DATA STORIES | ACCOUNTING | KNIME ANALYTICS PLATFORM

Summer Sun and Tax Runs: Navigating Italian Invoices with KNIME

Automate data access and parsing with low-code

Ludovico Ruggeri Laderchi
Low Code for Data Science

--

The Italian professional and his Dichiarazione dei Redditi (Dall-E).

Ah, summer in Italy! It is that magical time of year when the days stretch longer, “caffe freddo” on sun-dappled terraces taste sweeter, and people stop worrying about “campionato” (= football league) and start worrying about … fiscal declarations.

Yes, just as the tourists are ready to populate our beaches we head to the “commercialista” (= accountant), for the “Dichiarazione dei Redditi”, Italy’s annual tax return ritual. If you like numbers and analytics and/or you like to process your accounts, amidst this clash of sun and sums, there is a silver lining in the form of digital tools that make this process fun, and one such hero is the KNIME Analytics Platform.

Italy has been a front-runner in adopting electronic invoicing, making it mandatory for transactions between residents. This shift not only streamlines processes but also introduces a wave of digital data waiting to be harnessed. For businesses and professionals, this means that the traditional piles of paper invoices have transformed into structured XML electronic documents that can be easily analysed to ensure accurate tax reporting.

Accessing Italian E-Invoices

Before diving into data analysis, one must first obtain these digital documents. In Italy, electronic invoices, or “fatture elettroniche”, are stored within the “Cassetto Fiscale” a digital tax folder, accessible via the Italian Revenue Agency’s website. Here, invoices are archived, making mass retrieval possible even if not really straightforward via “Consultazione Massiva” (“mass query”).

“Consultazione Massiva”.

Some absurd system limitations make you download maximum 3 months of data at the time, and you can only make three mass document retrieval queries per day. Processing normally takes one day, so you would need to access your Cassetto Fiscale on three consecutive days to get a full year of data: day one for the first nine months, day two to retrieve data and send the query for the last quarter, day three for the last quarter data retrieval….

Alternatively, if you receive invoice via PEC (certified email, another Italian digital specialty), you can get the XML from there.

Note. Some files come in .PM7 digitally signed and encrypted format; in a future post I would explain how they can be converted in batch via a Powershell script.

Once the invoices have been downloaded, the next step is analysing them, and this is where KNIME comes into play.

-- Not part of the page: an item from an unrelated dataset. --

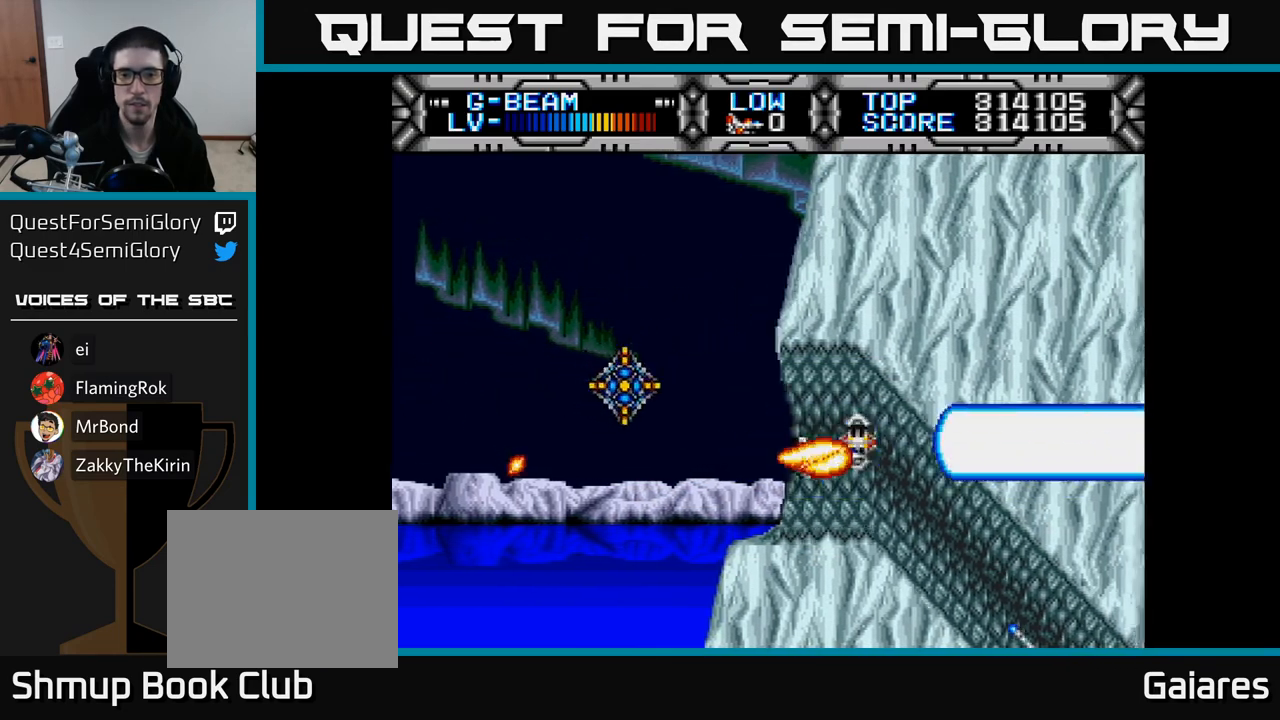
{"buttons": ["X", "DPAD_LEFT"], "right_stick": "center", "events": [[67, "DPAD_DOWN", "up"], [283, "DPAD_DOWN", "down"], [300, "DPAD_LEFT", "down"], [383, "DPAD_DOWN", "up"]]}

KNIME is a powerful, free and open-source analytics platform that excels in managing, cleaning, and parsing large datasets through its intuitive, graphical interface.

Step-by-Step Guide to Setting Up a KNIME Workflow

Importing Data

Start by importing the XML files (the format used for e-invoices in Italy) into KNIME. This can be done using the XML Reader node, which efficiently parses large volumes of files into a manageable table of XML data document (one invoice per row).

Data Parsing

XML e-invoices contain various data points, tagged via “<>” like in hyper-text files. Even if you are not familiar with XML, the XPath node help you extract into separate columns the information you need. (from VAT numbers to payment terms.).

Data Transformation

To analyse or aggregate the data (e.g., calculating total invoice amount, VAT due, etc.), use KNIME’s data manipulation nodes like GroupBy or Math Formula. These tools help summarize data and perform calculations across multiple invoices.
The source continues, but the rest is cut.